Given information:

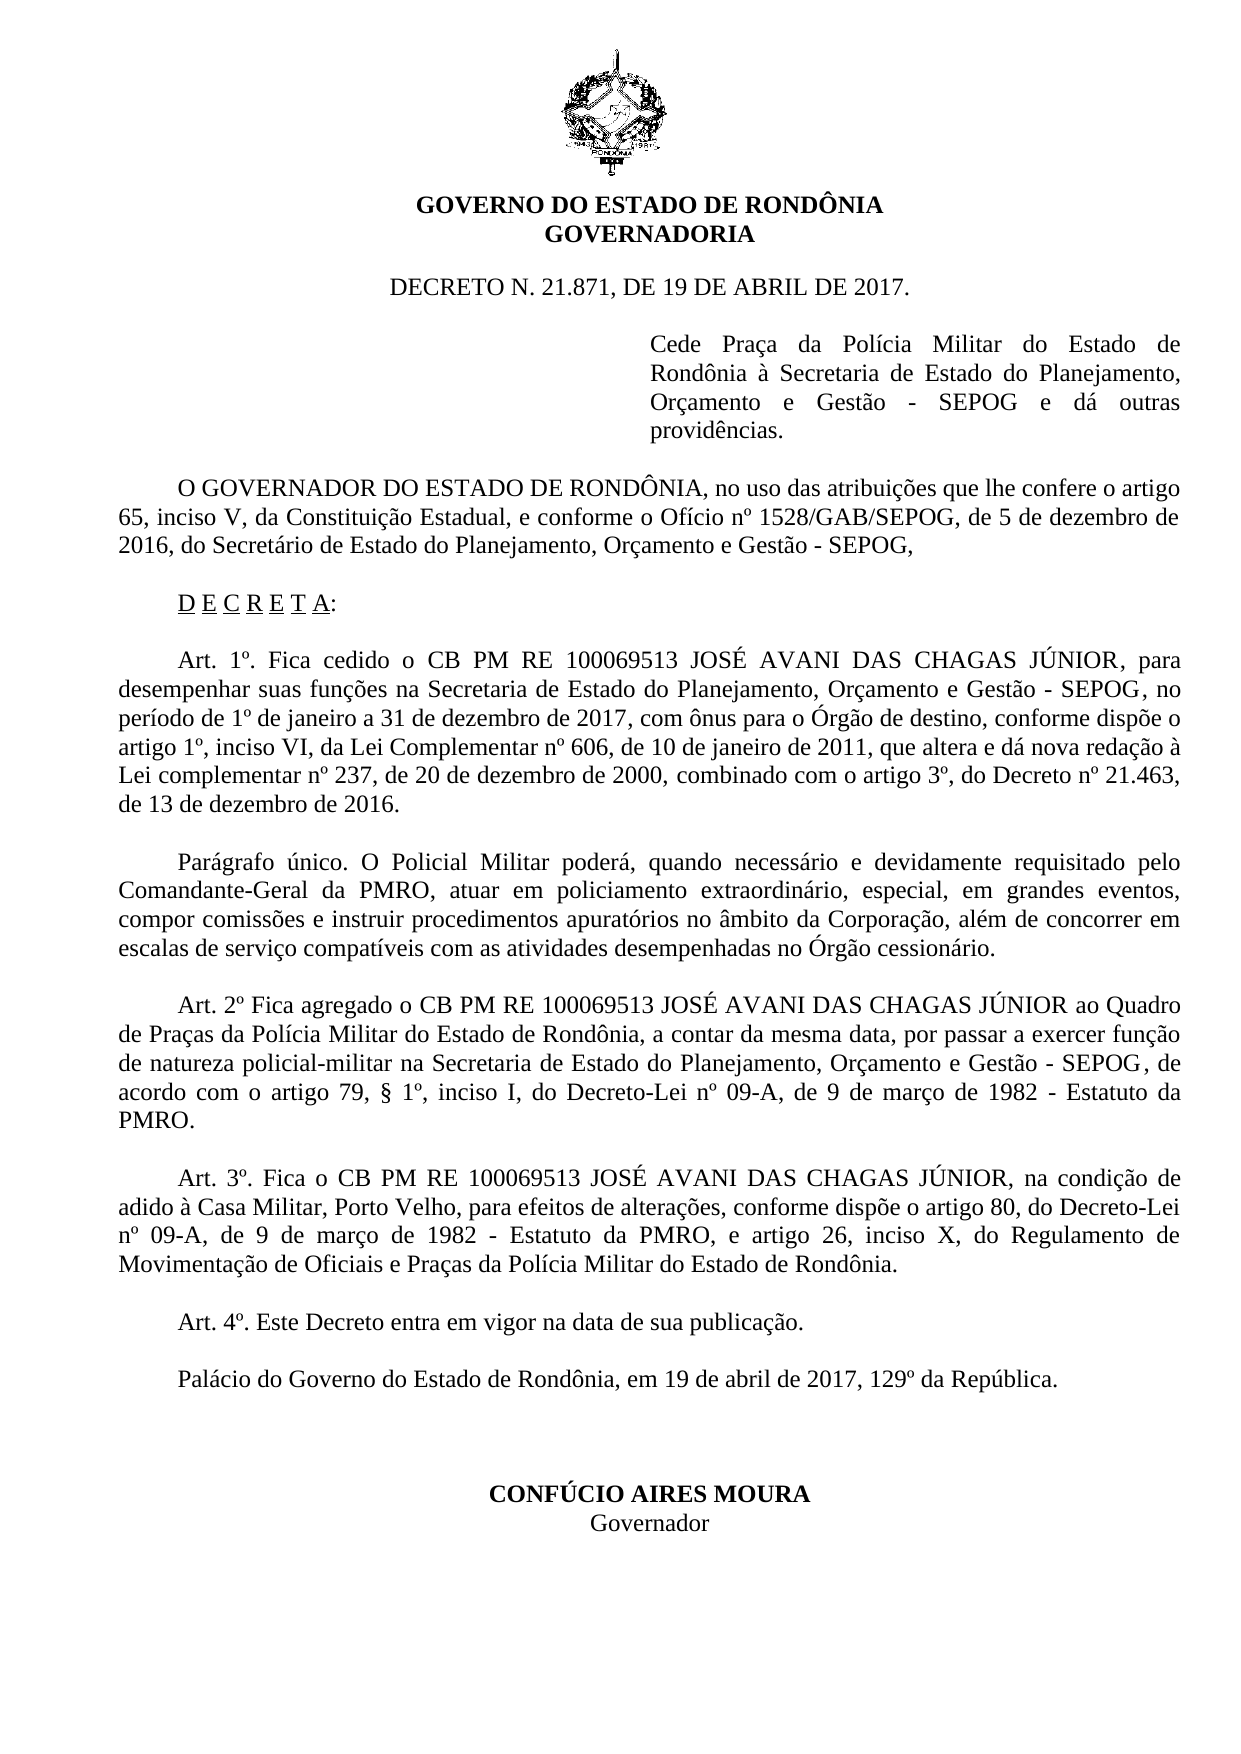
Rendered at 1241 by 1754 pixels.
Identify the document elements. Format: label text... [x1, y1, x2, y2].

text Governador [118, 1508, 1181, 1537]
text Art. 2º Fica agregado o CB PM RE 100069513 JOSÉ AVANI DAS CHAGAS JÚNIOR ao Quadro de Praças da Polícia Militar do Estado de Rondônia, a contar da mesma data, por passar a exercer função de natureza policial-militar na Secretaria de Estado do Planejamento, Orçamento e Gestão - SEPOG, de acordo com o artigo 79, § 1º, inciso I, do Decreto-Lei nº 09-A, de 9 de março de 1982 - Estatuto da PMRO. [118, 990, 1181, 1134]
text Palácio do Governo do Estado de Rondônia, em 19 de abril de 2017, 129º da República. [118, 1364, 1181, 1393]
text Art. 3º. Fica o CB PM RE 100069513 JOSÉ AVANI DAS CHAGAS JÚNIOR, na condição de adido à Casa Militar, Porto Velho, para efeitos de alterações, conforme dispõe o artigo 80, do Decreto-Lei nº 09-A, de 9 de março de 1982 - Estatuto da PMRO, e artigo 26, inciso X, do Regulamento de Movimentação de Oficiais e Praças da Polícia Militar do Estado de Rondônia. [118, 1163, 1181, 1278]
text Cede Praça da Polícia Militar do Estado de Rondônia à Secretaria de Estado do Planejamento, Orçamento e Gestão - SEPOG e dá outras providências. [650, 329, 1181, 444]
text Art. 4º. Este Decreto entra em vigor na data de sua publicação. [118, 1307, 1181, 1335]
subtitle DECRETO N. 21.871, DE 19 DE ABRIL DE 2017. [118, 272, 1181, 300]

About this exercise: For the records above, output each one exactly and skip any image.

Result of the exercise:
Rendered at 1241 by 1754 pixels.
Identify the document elements. Format: label text... [x1, y1, x2, y2].

text Governador [118, 1508, 1181, 1537]
text Art. 2º Fica agregado o CB PM RE 100069513 JOSÉ AVANI DAS CHAGAS JÚNIOR ao Quadro de Praças da Polícia Militar do Estado de Rondônia, a contar da mesma data, por passar a exercer função de natureza policial-militar na Secretaria de Estado do Planejamento, Orçamento e Gestão - SEPOG, de acordo com o artigo 79, § 1º, inciso I, do Decreto-Lei nº 09-A, de 9 de março de 1982 - Estatuto da PMRO. [118, 990, 1181, 1134]
text Palácio do Governo do Estado de Rondônia, em 19 de abril de 2017, 129º da República. [118, 1364, 1181, 1393]
text Art. 3º. Fica o CB PM RE 100069513 JOSÉ AVANI DAS CHAGAS JÚNIOR, na condição de adido à Casa Militar, Porto Velho, para efeitos de alterações, conforme dispõe o artigo 80, do Decreto-Lei nº 09-A, de 9 de março de 1982 - Estatuto da PMRO, e artigo 26, inciso X, do Regulamento de Movimentação de Oficiais e Praças da Polícia Militar do Estado de Rondônia. [118, 1163, 1181, 1278]
text Cede Praça da Polícia Militar do Estado de Rondônia à Secretaria de Estado do Planejamento, Orçamento e Gestão - SEPOG e dá outras providências. [650, 329, 1181, 444]
text Art. 4º. Este Decreto entra em vigor na data de sua publicação. [118, 1307, 1181, 1335]
subtitle DECRETO N. 21.871, DE 19 DE ABRIL DE 2017. [118, 272, 1181, 300]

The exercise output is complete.